Question

If $f\left( x \right)=\dfrac{1+{{e}^{\dfrac{1}{x}}}}{1-{{e}^{\dfrac{1}{x}}}}\text{ }\left( x\ne 0 \right)\text{ and f}\left( 0 \right)=1$ , the f(x) is
(a) Left continuous at x=0
(b) Right continuous at x=0
(c) Continuous at x=0
(d) None

Answer 1

Hint: Check the continuity of the function f(x) at x=0, and if it is not continuous check for the one sided continuity of the function at x=0. For finding the RHL, try to eliminate the ${{e}^{\dfrac{1}{x}}}$ from the denominator and numerator, while for finding the LHL, directly put the limit.
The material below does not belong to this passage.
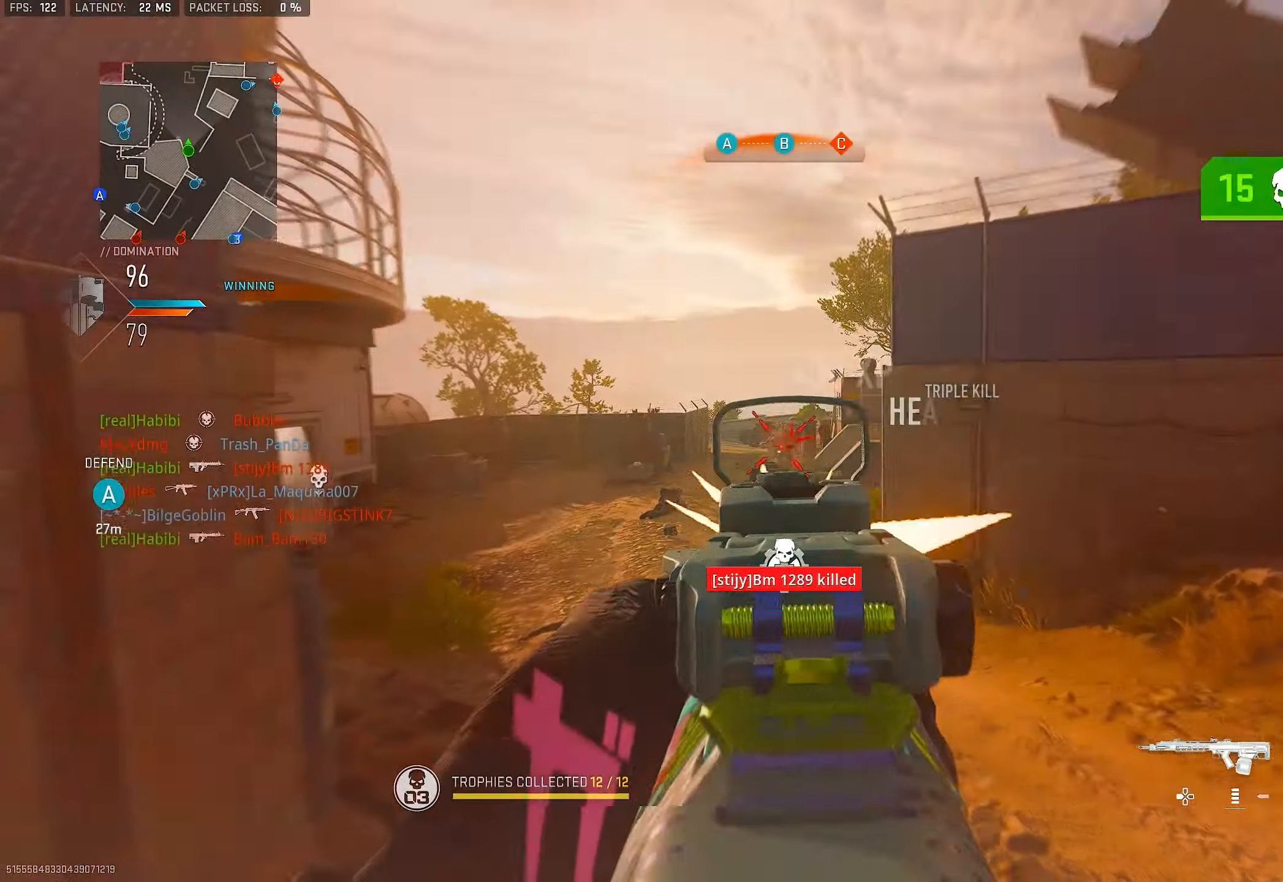
{"buttons": ["R1"], "left_stick": "right", "right_stick": "right", "events": [[16, "right_stick", "down"], [50, "left_stick", "right"], [316, "right_stick", "center"], [450, "L1", "up"], [450, "right_stick", "right"]]}
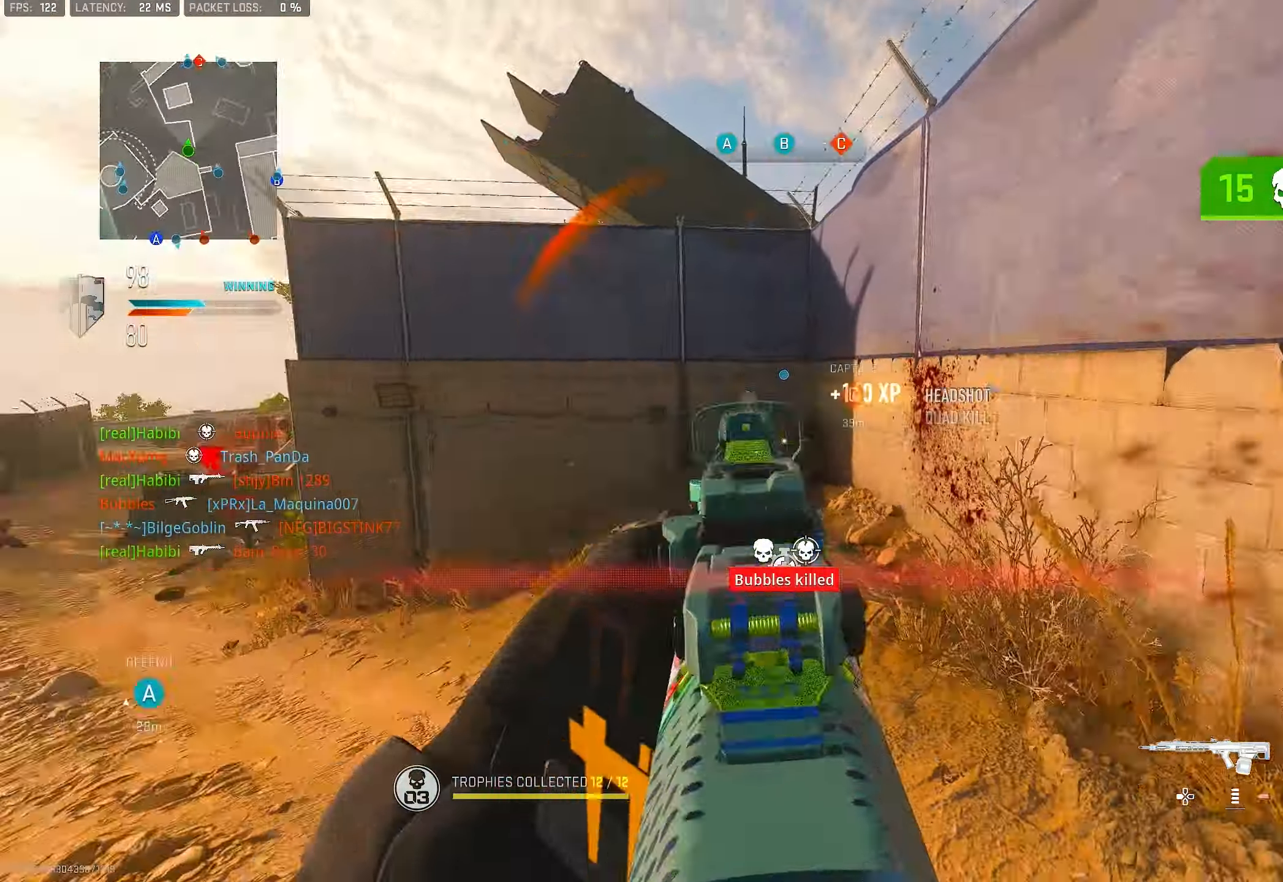
{"buttons": [], "left_stick": "up", "right_stick": "center", "events": [[16, "R1", "up"], [50, "left_stick", "up"], [150, "left_stick", "right"], [383, "L3", "down"], [383, "left_stick", "up"], [383, "right_stick", "center"], [483, "L3", "up"]]}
Complete step-by-step answer:
For f(x) to be continuous at x=a, the value of the function at x=a must be equal to $\underset{x\to {{a}^{-}}}{\mathop{\lim }}\,f(x)\text{ and }\underset{x\to {{a}^{+}}}{\mathop{\lim }}\,f(x)$ .
Therefore, checking the continuity of the function $f\left( x \right)=\dfrac{1+{{e}^{\dfrac{1}{x}}}}{1-{{e}^{\dfrac{1}{x}}}}\text{ }\left( x\ne 0 \right)\text{ and f}\left( 0 \right)=1$ .
First, finding the right-hand limit of the given function.
$\underset{x\to {{0}^{+}}}{\mathop{\lim }}\,\dfrac{1+{{e}^{\dfrac{1}{x}}}}{1-{{e}^{\dfrac{1}{x}}}}$
Now, if we take ${{e}^{\dfrac{1}{x}}}$ from both, the denominator and the numerator of the expression, we get
$\underset{x\to {{0}^{+}}}{\mathop{=\lim }}\,\dfrac{{{e}^{\dfrac{1}{x}}}\left( 1+{{e}^{-\dfrac{1}{x}}} \right)}{{{e}^{\dfrac{1}{x}}}\left( {{e}^{-\dfrac{1}{x}}}-1 \right)}$
Now we know that as x approaches to 0 from the right side, the value of $-\dfrac{1}{x}$ approaches $-\infty$ , hence the value of ${{e}^{-\dfrac{1}{x}}}$ tends to be zero.
$\therefore \underset{x\to {{0}^{+}}}{\mathop{\lim }}\,\dfrac{{{e}^{\dfrac{1}{x}}}\left( 1+{{e}^{-\dfrac{1}{x}}} \right)}{{{e}^{\dfrac{1}{x}}}\left( {{e}^{-\dfrac{1}{x}}}-1 \right)}=\dfrac{1+0}{0-1}=-1$
Next, finding the left hand limit.
$\underset{x\to {{0}^{-}}}{\mathop{\lim }}\,\dfrac{1+{{e}^{\dfrac{1}{x}}}}{1-{{e}^{\dfrac{1}{x}}}}$
Now we know that as x approaches to 0 from the left side, the value of $\dfrac{1}{x}$ approaches $-\infty$ , hence the value of ${{e}^{\dfrac{1}{x}}}$ tends to be zero.
$\therefore \underset{x\to {{0}^{-}}}{\mathop{\lim }}\,\dfrac{1+{{e}^{\dfrac{1}{x}}}}{1-{{e}^{\dfrac{1}{x}}}}=\dfrac{1+0}{1-0}=1$

As we can see, the left-hand limit of the function is equal to the value of the limit at zero, so the function is left continuous at x=0. Hence, the answer to the above question is option (a).

Note: Whenever you come across the forms $\dfrac{0}{0}$ or $\dfrac{\infty }{\infty }$ always give a try to L-hospital’s rule as this may give you the answer in the fastest possible manner. Also, keep a habit of checking the indeterminate forms of the expressions before starting with the questions of limit as this helps you to select the shortest possible way to reach the answer.